§ The problem
Search the records below for "format" and copy every line it turns up in.

§ Records for this task
***

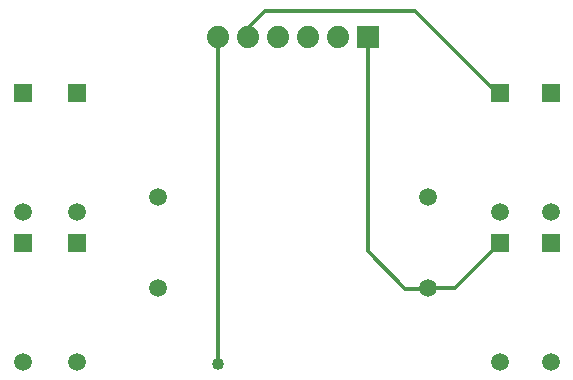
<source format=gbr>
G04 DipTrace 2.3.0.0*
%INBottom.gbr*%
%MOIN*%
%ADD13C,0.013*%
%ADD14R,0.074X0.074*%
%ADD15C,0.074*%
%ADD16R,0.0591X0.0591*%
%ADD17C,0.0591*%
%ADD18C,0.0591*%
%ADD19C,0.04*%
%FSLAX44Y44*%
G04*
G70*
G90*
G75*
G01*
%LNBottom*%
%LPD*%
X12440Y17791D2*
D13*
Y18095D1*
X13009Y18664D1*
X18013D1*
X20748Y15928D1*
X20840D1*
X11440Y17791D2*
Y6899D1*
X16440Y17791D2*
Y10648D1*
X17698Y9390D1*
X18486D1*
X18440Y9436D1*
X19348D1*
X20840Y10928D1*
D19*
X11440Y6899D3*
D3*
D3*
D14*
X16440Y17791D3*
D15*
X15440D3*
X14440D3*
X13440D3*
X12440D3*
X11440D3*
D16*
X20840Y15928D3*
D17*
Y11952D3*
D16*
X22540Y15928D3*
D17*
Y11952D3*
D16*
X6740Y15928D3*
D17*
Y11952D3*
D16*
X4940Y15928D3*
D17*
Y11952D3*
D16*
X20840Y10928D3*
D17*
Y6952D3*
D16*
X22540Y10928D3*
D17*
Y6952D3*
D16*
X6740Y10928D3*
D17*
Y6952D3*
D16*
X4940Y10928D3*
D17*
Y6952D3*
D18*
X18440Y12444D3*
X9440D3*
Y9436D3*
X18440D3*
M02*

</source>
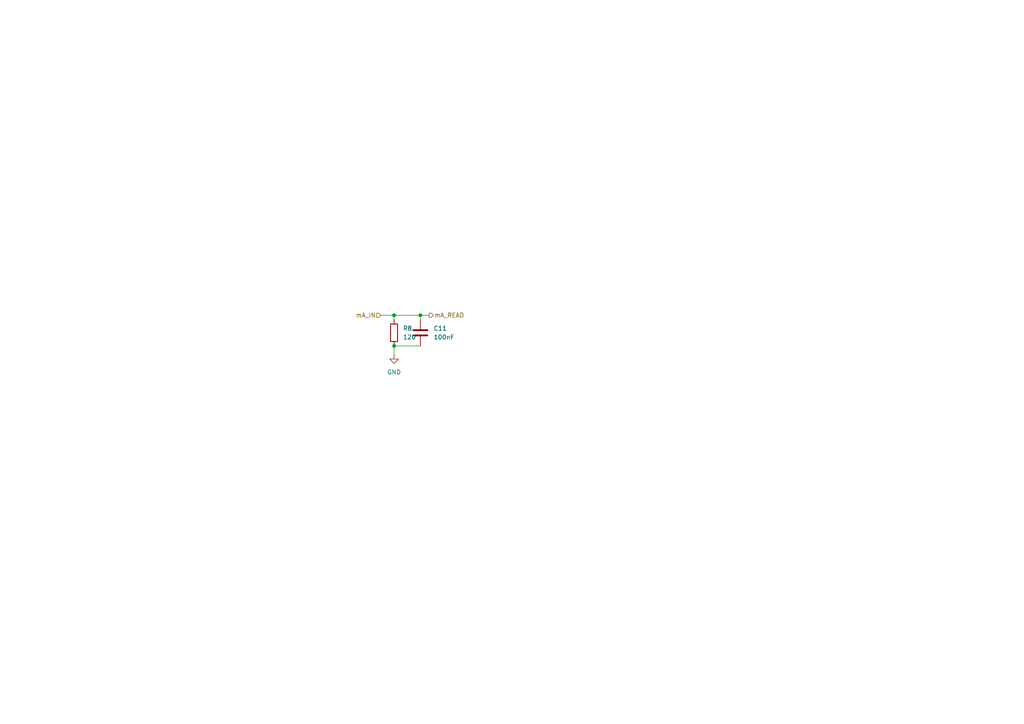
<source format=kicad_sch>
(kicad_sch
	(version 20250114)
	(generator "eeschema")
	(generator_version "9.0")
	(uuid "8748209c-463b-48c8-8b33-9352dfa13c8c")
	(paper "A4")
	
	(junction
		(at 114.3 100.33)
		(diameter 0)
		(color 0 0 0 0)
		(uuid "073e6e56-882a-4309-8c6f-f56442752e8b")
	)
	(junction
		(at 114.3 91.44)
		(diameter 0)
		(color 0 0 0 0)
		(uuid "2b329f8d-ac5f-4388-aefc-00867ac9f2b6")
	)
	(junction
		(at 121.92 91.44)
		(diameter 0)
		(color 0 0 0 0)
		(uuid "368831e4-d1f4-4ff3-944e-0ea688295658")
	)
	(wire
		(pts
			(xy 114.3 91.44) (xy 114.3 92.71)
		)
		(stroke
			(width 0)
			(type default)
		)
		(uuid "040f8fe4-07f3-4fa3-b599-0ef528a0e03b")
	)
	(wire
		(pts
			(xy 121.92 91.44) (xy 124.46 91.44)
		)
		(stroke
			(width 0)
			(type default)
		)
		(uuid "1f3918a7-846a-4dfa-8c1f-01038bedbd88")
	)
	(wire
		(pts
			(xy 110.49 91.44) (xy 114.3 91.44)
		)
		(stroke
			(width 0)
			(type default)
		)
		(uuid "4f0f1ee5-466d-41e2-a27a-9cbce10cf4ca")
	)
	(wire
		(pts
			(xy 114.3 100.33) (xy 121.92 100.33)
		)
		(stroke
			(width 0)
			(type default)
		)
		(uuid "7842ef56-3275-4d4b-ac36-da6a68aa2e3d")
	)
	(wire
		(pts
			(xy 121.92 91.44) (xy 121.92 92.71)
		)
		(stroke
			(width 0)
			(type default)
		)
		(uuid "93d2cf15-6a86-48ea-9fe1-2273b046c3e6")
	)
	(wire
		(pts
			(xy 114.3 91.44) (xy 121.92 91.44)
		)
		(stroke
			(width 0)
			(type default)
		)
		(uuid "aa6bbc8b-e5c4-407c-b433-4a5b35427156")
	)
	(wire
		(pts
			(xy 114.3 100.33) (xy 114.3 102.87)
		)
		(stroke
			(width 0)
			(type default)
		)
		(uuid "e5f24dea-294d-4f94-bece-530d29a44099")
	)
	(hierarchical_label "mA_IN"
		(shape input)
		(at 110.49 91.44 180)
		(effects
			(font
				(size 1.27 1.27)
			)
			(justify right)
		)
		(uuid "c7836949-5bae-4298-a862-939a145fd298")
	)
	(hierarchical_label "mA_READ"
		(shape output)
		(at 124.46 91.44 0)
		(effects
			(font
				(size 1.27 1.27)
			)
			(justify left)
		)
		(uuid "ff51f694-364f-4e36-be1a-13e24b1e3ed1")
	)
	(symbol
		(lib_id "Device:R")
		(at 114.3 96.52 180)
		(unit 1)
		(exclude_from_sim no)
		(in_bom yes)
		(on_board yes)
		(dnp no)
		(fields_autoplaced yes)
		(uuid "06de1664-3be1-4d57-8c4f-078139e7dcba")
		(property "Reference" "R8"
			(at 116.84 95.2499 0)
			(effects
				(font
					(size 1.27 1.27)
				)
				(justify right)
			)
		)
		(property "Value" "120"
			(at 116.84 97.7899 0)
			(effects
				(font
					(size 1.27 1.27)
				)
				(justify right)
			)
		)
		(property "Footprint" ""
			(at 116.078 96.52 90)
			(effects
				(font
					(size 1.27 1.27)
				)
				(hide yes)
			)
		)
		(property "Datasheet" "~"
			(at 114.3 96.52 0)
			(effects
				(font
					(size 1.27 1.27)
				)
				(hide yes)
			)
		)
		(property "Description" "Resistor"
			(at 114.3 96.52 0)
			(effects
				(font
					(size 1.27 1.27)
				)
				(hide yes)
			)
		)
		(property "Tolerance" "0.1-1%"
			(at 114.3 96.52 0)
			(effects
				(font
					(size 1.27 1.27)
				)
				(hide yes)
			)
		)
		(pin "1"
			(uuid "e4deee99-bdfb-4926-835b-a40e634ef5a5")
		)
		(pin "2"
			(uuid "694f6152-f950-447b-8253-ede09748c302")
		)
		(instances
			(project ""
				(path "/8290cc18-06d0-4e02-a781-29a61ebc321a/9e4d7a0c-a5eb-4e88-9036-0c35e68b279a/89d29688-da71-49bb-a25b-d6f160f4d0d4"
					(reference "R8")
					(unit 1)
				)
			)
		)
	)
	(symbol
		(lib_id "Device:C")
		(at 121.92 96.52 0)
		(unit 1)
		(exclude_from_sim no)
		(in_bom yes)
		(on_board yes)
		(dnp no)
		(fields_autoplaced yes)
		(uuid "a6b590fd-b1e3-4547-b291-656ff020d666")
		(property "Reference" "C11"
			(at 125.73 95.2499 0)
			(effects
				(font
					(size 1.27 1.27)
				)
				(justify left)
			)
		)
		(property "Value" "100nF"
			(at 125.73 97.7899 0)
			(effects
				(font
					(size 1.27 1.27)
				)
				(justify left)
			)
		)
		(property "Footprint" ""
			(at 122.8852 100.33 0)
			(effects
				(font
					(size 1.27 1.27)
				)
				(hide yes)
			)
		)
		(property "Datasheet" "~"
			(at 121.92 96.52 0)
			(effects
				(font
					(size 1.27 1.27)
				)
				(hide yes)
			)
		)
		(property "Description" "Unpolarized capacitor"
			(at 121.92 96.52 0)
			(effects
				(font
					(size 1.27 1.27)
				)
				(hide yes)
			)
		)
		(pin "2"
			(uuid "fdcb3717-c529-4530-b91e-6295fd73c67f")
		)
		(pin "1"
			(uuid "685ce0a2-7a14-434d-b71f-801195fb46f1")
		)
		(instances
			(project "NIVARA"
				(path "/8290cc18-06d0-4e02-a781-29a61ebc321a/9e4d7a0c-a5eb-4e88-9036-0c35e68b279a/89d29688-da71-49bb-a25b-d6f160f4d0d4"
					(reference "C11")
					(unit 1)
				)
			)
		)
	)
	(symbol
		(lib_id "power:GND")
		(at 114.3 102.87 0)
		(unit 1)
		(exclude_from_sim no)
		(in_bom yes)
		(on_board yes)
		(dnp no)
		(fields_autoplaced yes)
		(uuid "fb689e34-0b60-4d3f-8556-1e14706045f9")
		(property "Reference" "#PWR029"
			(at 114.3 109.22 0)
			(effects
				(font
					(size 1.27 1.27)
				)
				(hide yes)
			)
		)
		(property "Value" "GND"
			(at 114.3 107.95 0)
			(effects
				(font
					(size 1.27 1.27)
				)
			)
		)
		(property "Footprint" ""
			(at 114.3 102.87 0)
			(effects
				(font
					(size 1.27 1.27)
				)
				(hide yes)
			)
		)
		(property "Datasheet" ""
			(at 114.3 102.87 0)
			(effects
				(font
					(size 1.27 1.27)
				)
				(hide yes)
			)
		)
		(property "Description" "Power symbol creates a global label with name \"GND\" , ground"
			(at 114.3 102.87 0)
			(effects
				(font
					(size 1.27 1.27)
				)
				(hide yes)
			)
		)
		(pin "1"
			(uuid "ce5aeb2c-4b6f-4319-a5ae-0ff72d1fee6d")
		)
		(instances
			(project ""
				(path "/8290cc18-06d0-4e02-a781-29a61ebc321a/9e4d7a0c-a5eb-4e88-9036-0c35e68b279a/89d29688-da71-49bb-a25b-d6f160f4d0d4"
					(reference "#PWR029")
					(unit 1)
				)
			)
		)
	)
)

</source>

***

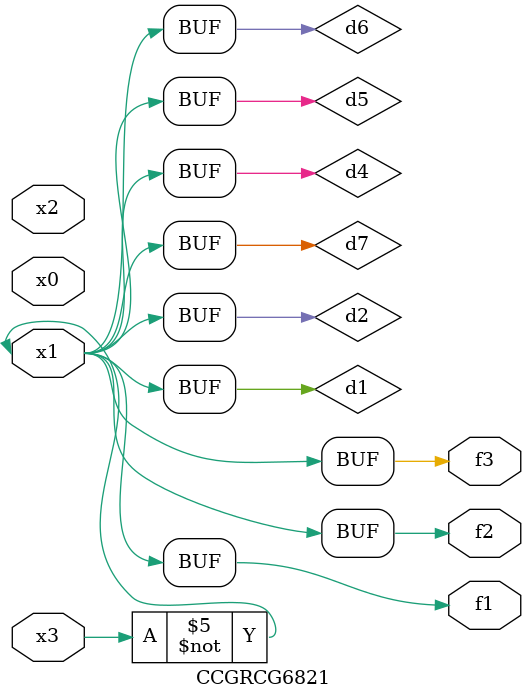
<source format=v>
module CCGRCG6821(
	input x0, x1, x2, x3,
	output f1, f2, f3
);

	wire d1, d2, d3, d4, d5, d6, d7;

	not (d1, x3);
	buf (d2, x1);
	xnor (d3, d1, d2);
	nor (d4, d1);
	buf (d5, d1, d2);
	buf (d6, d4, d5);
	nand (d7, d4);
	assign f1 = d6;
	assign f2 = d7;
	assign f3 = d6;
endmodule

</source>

***

§ Solved exercise
<source format=gbr>
<source format=kicad_sch>
<source format=v>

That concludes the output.